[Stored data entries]

════════

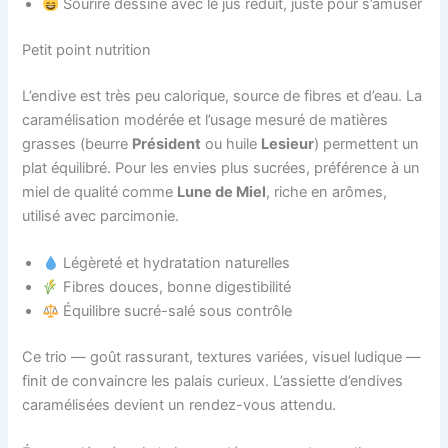
Sourire dessiné avec le jus réduit, juste pour s’amuser
Petit point nutrition
L’endive est très peu calorique, source de fibres et d’eau. La
caramélisation modérée et l’usage mesuré de matières
grasses (beurre
Président
ou huile
Lesieur
) permettent un
plat équilibré. Pour les envies plus sucrées, préférence à un
miel de qualité comme
Lune de Miel
, riche en arômes,
utilisé avec parcimonie.
Légèreté et hydratation naturelles
Fibres douces, bonne digestibilité
Équilibre sucré-salé sous contrôle
Ce trio — goût rassurant, textures variées, visuel ludique —
finit de convaincre les palais curieux. L’assiette d’endives
caramélisées devient un rendez-vous attendu.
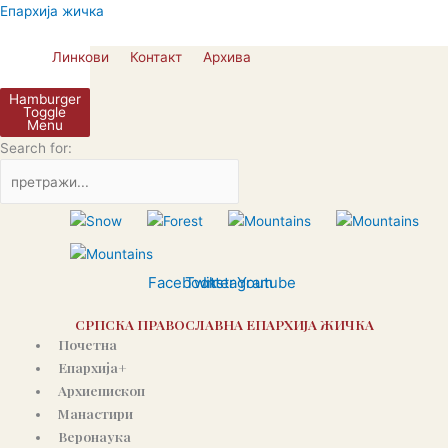
Пређи
Епархија жичка
на
садржај
Линкови
Контакт
Архива
Hamburger
Toggle
Menu
Search for:
Facebook
Twitter
Instagram
Youtube
СРПСКА ПРАВОСЛАВНА ЕПАРХИЈА ЖИЧКА
Почетна
Епархија+
Архиепископ
Манастири
Веронаука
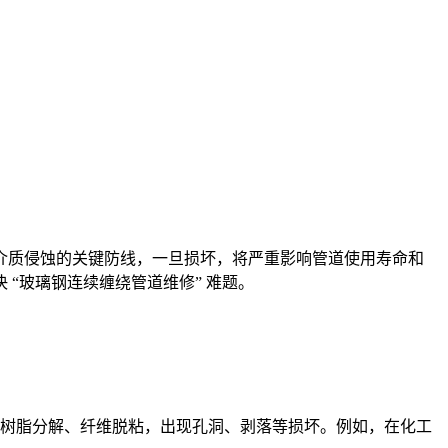
介质侵蚀的关键防线，一旦损坏，将严重影响管道使用寿命和
“玻璃钢连续缠绕管道维修” 难题。
树脂分解、纤维脱粘，出现孔洞、剥落等损坏。例如，在化工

════════

_Task to carry out_
Copy the text of every row above word for word, leaving the pictures out.

_Completed exercise_
Sourire dessiné avec le jus réduit, juste pour s’amuser
Petit point nutrition
L’endive est très peu calorique, source de fibres et d’eau. La
caramélisation modérée et l’usage mesuré de matières
grasses (beurre
Président
ou huile
Lesieur
) permettent un
plat équilibré. Pour les envies plus sucrées, préférence à un
miel de qualité comme
Lune de Miel
, riche en arômes,
utilisé avec parcimonie.
Légèreté et hydratation naturelles
Fibres douces, bonne digestibilité
Équilibre sucré-salé sous contrôle
Ce trio — goût rassurant, textures variées, visuel ludique —
finit de convaincre les palais curieux. L’assiette d’endives
caramélisées devient un rendez-vous attendu.
Пређи
Епархија жичка
на
садржај
Линкови
Контакт
Архива
Hamburger
Toggle
Menu
Search for:
Facebook
Twitter
Instagram
Youtube
СРПСКА ПРАВОСЛАВНА ЕПАРХИЈА ЖИЧКА
Почетна
Епархија+
Архиепископ
Манастири
Веронаука
介质侵蚀的关键防线，一旦损坏，将严重影响管道使用寿命和
“玻璃钢连续缠绕管道维修” 难题。
树脂分解、纤维脱粘，出现孔洞、剥落等损坏。例如，在化工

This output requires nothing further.